● **Extrait du document**
******

L’autonomie protéique de l’Europe peut être améliorée par l’utilisation des PAT. C’est donc une possibilité de rendre l’élevage plus durable. D’exporter moins de co-produits animal pour importer moins de protéines végétales et d’être plus autonome.
Le retour des farines animales est un mauvais signal pour l’agriculture et l’alimentation de manière générale, comme l’a prouvé la crise de la vache folle, qui venait de ces farines animales et de leur mauvaise utilisation. On nous explique que cela n’arrivera plus, grâce aux protocoles de contrôle, de traçabilité, et de transparence. Selon nous, il reste cependant de nombreux problèmes.
Le risque principal que nous voyons est l’appât du gain. On cherche à baisser les coûts de production en se donnant une pseudo vertu écologique. L’argument de base pour revenir aux farines animales consiste à dire que cela permettra d’importer moins de soja, notamment du brésil, ce qui réduira la “déforestation importée ». Il est vrai que nous avons délégué la production des protéines végétales au continent américain qui en produit massivement pour nourrir les animaux du continent européen. Cette situation, favorisée par nos accords mondiaux de libre-échange, dure depuis très longtemps. Mais nous sommes en capacité d’acquérir, au moins partiellement, une autonomie protéique nationale ou européenne si on s’en donne les moyens.
Pour être moins dépendant de ces importations, il existe d’autres solutions que les protéines animales
Pour être moins dépendant de ces importations il existe d’autres solutions que les protéines animales. A l’échelle d’un bassin de production par exemple, nous pouvons d’abord privilégier la consommation d’herbe, qui contient des protéines. Ensuite, nous pouvons tout à fait créer des filières de production de protéines végétales à l’échelle locale : luzerne, trèfle mais aussi colza, soja ou lin. Nous aurions alors une logique agronomique renforcée : les animaux d’un territoire seraient nourris par les végétaux cultivés localement et les déjections des animaux viendraient nourrir le sol de ces territoires. L’enjeu est donc de remettre en avant le modèle de la polyculture d’élevage et cesser la fuite en avant, que ce soit avec l’importation de protéines végétales ou avec les farines animales.
Si on souhaite réduire notre impact environnemental, il faut également désintensifier nos systèmes d’élevage en France et en Europe. Pour nous, ce sont des réponses beaucoup plus adaptées au problème environnemental que le retour des farines animales.
Comme il sera moins cher de produire avec des farines animales, tous les agriculteurs […] subiront la pression de leurs acheteurs
Ensuite, pour nous paysans, le retour des farines animales ne sera pas un moyen d’avancer vers une meilleure rémunération, ni un moyen d’aller vers une montée en gamme de notre production que de nombreux citoyens ou politiques réclament. Ce sera précisément l’inverse ! Cela permettra à l’industrie agro-alimentaire d’exercer une pression supplémentaire sur les prix.

******

Entrées enregistrées:
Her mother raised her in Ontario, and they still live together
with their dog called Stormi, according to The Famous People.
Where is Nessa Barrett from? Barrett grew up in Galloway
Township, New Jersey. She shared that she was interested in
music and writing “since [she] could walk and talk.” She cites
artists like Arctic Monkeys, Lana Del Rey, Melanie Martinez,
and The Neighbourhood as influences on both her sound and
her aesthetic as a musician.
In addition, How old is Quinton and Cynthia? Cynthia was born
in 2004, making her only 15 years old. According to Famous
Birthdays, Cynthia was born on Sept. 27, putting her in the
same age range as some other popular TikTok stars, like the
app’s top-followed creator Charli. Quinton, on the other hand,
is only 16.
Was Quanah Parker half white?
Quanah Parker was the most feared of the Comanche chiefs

******

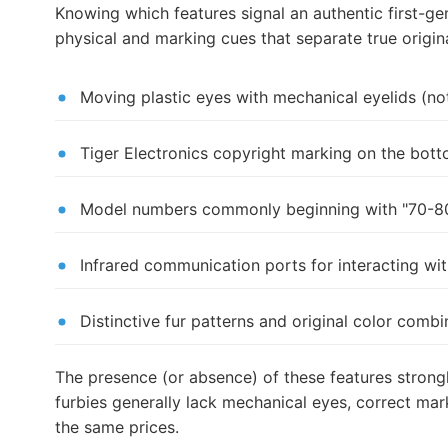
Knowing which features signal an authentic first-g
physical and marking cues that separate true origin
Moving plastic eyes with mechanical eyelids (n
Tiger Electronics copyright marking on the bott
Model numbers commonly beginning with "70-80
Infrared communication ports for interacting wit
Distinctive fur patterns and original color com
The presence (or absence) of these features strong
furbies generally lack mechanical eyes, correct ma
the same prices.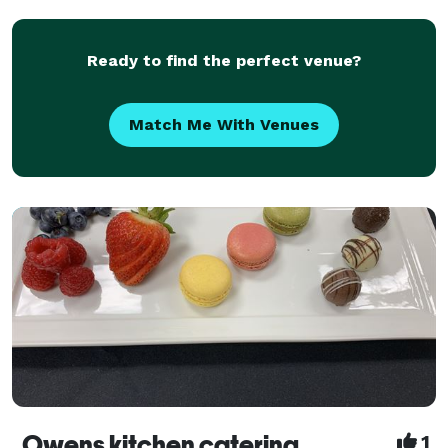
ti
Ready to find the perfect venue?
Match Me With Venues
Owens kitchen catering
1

******

● **Activité**
Recopiez à l'identique, dans le texte sur le retour des farines animales, le passage allant de « Comme il sera » jusqu'à « sur les prix. ».

● **Résultat obtenu**
Comme il sera moins cher de produire avec des farines animales, tous les agriculteurs […] subiront la pression de leurs acheteurs
Ensuite, pour nous paysans, le retour des farines animales ne sera pas un moyen d’avancer vers une meilleure rémunération, ni un moyen d’aller vers une montée en gamme de notre production que de nombreux citoyens ou politiques réclament. Ce sera précisément l’inverse ! Cela permettra à l’industrie agro-alimentaire d’exercer une pression supplémentaire sur les prix.